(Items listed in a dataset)
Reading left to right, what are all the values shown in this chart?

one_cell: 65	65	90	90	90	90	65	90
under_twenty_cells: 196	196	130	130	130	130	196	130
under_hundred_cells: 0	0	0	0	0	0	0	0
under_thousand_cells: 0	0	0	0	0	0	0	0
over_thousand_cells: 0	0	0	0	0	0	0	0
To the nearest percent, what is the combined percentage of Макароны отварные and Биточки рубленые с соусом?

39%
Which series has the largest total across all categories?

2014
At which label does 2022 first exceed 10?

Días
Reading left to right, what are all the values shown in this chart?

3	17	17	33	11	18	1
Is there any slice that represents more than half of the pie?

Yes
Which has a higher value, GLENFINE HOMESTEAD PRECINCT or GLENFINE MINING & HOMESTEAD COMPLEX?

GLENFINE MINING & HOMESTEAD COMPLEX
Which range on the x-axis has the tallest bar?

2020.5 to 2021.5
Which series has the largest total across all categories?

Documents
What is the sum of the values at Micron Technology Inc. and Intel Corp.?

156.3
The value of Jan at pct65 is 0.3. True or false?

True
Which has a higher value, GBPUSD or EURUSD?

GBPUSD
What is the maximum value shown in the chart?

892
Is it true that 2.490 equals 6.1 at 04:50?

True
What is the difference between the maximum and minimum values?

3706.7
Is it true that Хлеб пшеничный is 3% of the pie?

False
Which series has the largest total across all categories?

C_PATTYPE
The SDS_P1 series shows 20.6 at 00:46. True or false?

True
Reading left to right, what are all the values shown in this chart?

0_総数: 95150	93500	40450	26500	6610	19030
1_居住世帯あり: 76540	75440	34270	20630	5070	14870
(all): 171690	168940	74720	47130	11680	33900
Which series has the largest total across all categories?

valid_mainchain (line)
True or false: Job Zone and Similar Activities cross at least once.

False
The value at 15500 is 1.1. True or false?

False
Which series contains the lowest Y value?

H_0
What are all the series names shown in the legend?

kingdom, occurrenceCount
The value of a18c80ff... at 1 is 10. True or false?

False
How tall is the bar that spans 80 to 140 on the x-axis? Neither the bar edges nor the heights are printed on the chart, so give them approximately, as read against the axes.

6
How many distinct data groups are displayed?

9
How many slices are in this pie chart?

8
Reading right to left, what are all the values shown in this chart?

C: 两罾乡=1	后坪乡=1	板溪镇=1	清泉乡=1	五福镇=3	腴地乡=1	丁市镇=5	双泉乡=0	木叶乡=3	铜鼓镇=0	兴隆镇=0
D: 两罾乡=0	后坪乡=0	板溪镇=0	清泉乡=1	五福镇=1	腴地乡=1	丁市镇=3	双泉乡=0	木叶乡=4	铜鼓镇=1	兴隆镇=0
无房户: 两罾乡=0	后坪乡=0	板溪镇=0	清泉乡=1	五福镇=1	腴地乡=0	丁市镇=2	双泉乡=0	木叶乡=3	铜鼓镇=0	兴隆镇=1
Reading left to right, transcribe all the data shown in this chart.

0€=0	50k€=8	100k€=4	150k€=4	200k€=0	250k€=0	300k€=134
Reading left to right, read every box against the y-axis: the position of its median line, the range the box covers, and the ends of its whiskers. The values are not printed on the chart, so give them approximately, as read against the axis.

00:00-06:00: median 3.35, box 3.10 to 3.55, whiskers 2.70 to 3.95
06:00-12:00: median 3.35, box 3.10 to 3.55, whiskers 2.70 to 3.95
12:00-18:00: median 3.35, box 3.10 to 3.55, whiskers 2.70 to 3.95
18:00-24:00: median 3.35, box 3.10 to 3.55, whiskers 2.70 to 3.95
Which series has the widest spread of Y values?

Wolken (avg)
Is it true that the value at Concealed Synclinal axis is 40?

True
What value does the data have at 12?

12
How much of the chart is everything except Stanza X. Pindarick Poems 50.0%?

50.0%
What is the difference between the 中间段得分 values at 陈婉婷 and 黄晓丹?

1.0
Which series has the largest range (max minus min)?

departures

## Problem description
Gather every line of the records above that contains the word "between".

## Task response
What is the difference between the maximum and minimum values?
What is the difference between the 中间段得分 values at 陈婉婷 and 黄晓丹?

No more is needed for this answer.